··· EXTRACTED MATERIAL

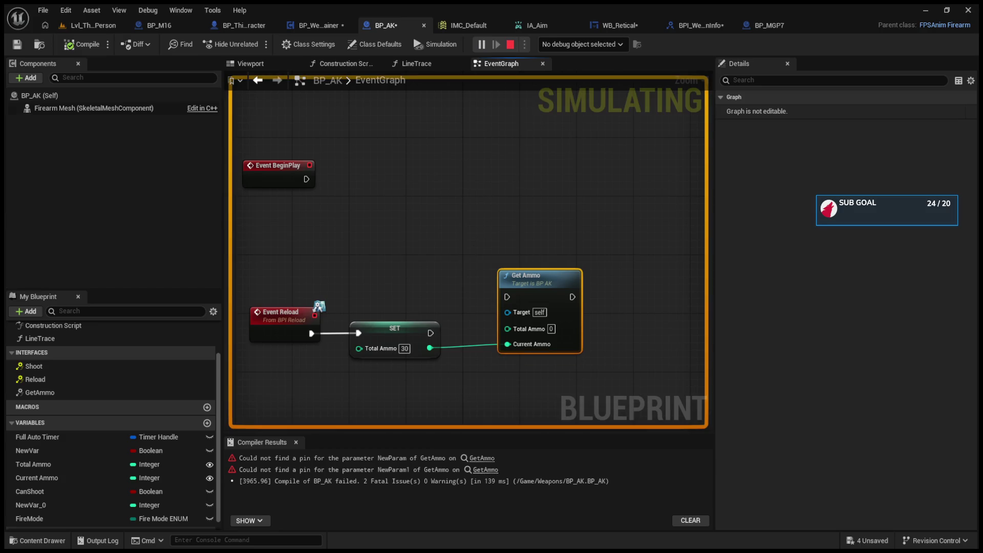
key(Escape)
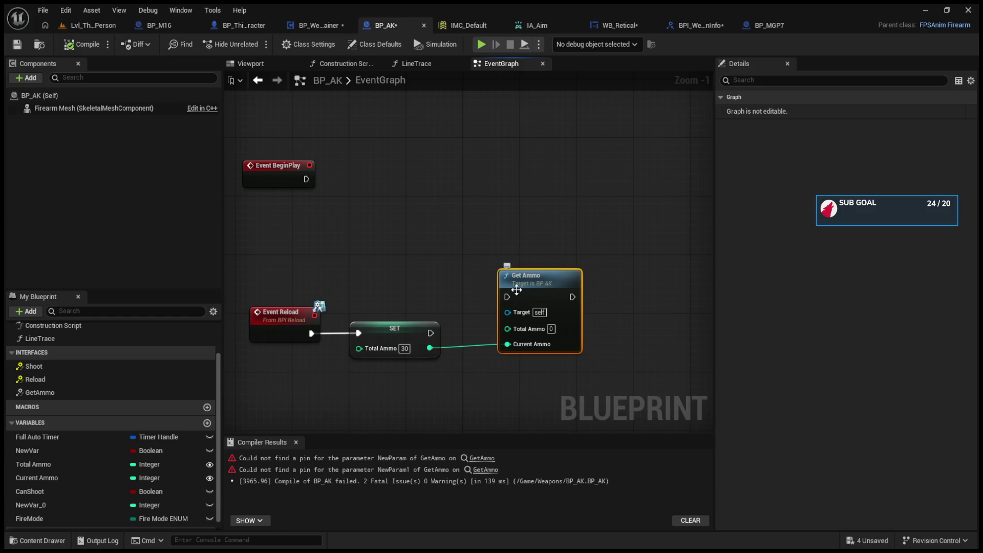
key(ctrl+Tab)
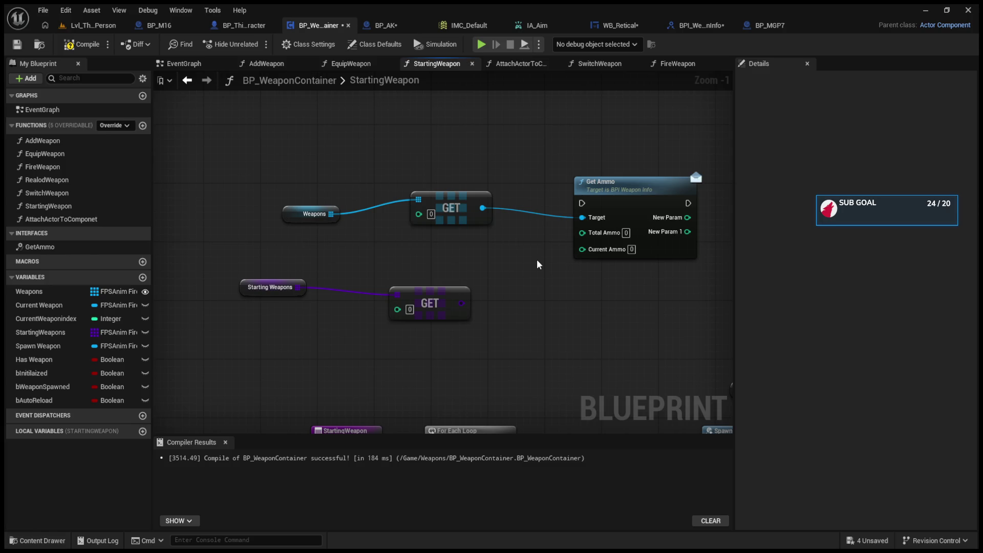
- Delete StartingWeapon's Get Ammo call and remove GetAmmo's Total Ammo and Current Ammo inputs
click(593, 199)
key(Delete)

······
··· EXTRACTED MATERIAL

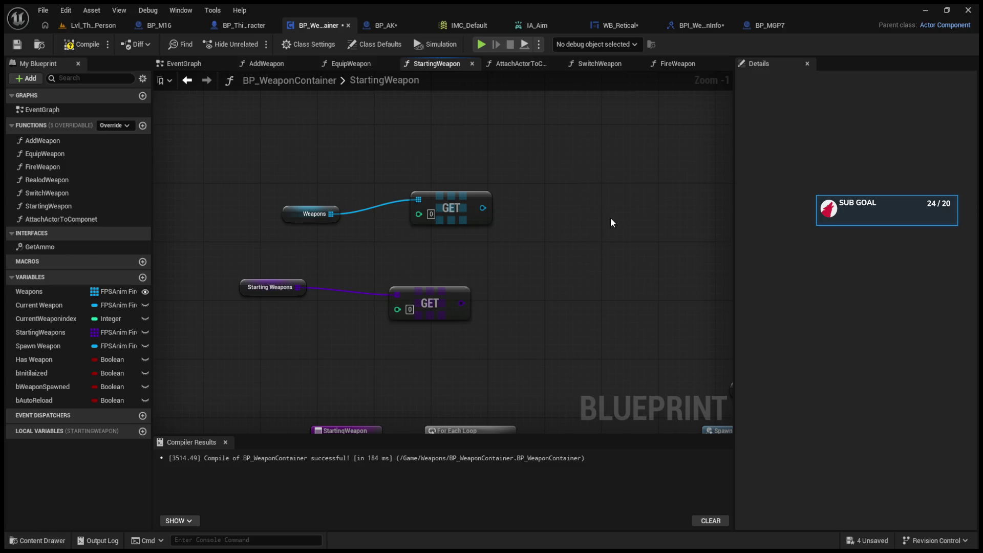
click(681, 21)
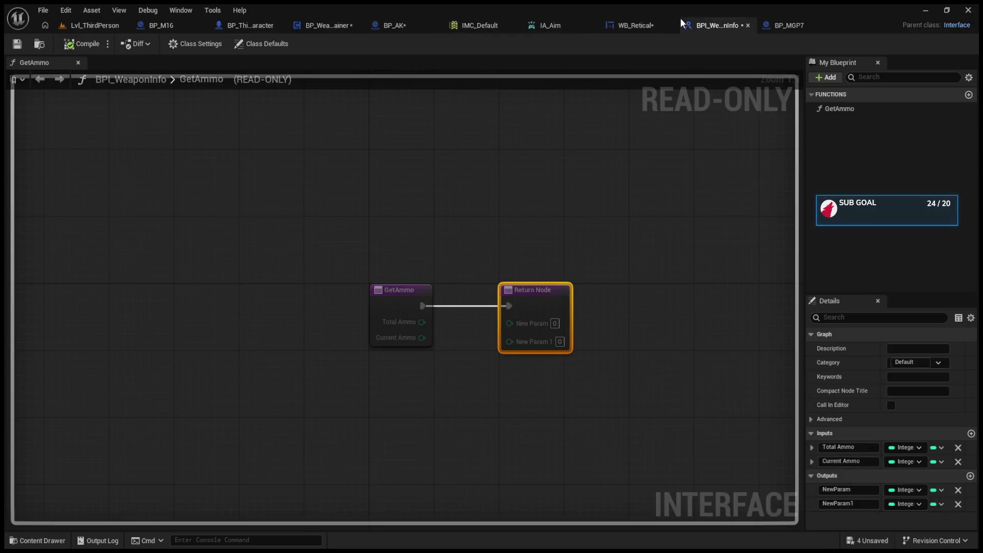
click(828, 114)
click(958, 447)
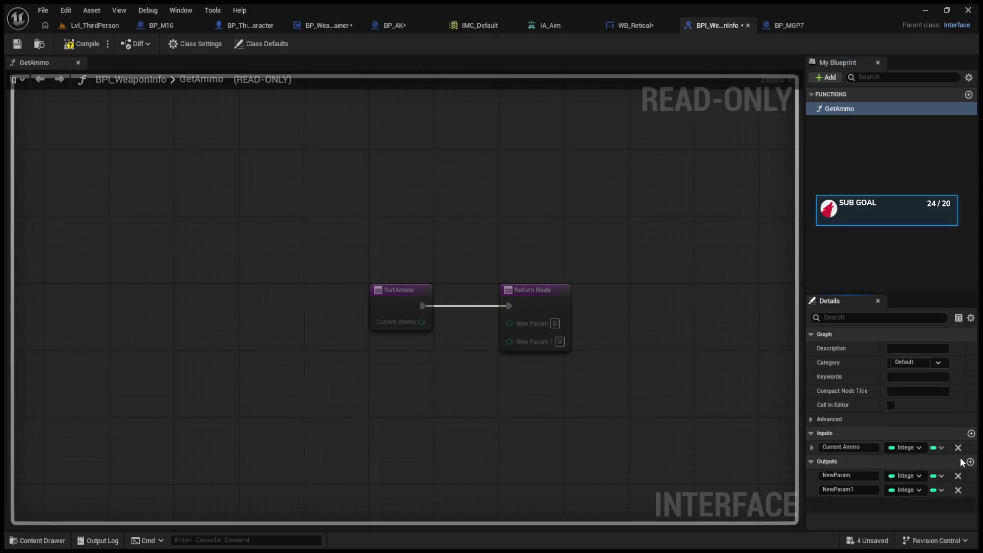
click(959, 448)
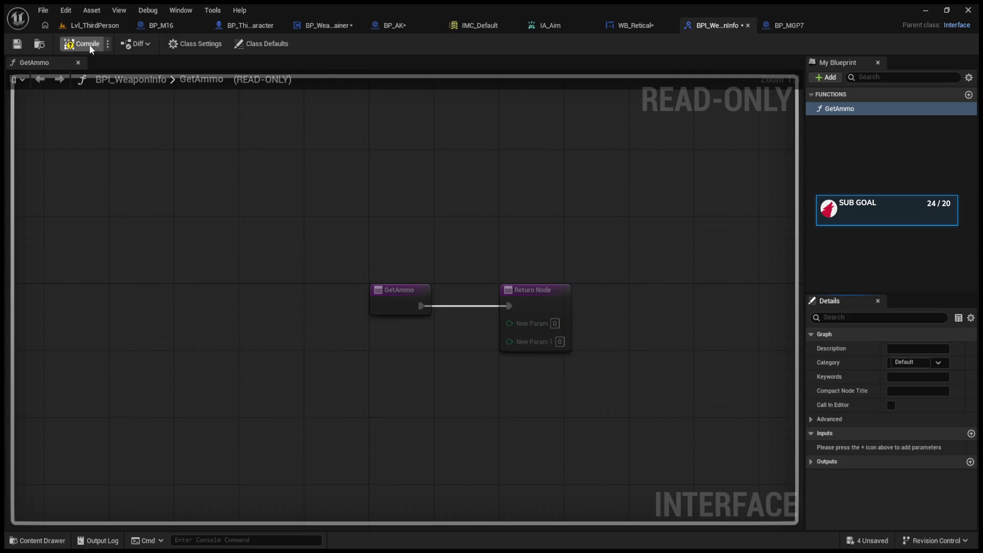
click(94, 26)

······

:: ABOUT THIS TASK ::
Nothing outside the stretch above, from the line with "key(Escape)" through the line with "key(Delete)", is set down. Transcribe that stretch exactly, ends included, but not its pictures.

:: FINAL ANSWER ::
key(Escape)
key(ctrl+Tab)
- Delete StartingWeapon's Get Ammo call and remove GetAmmo's Total Ammo and Current Ammo inputs
click(593, 199)
key(Delete)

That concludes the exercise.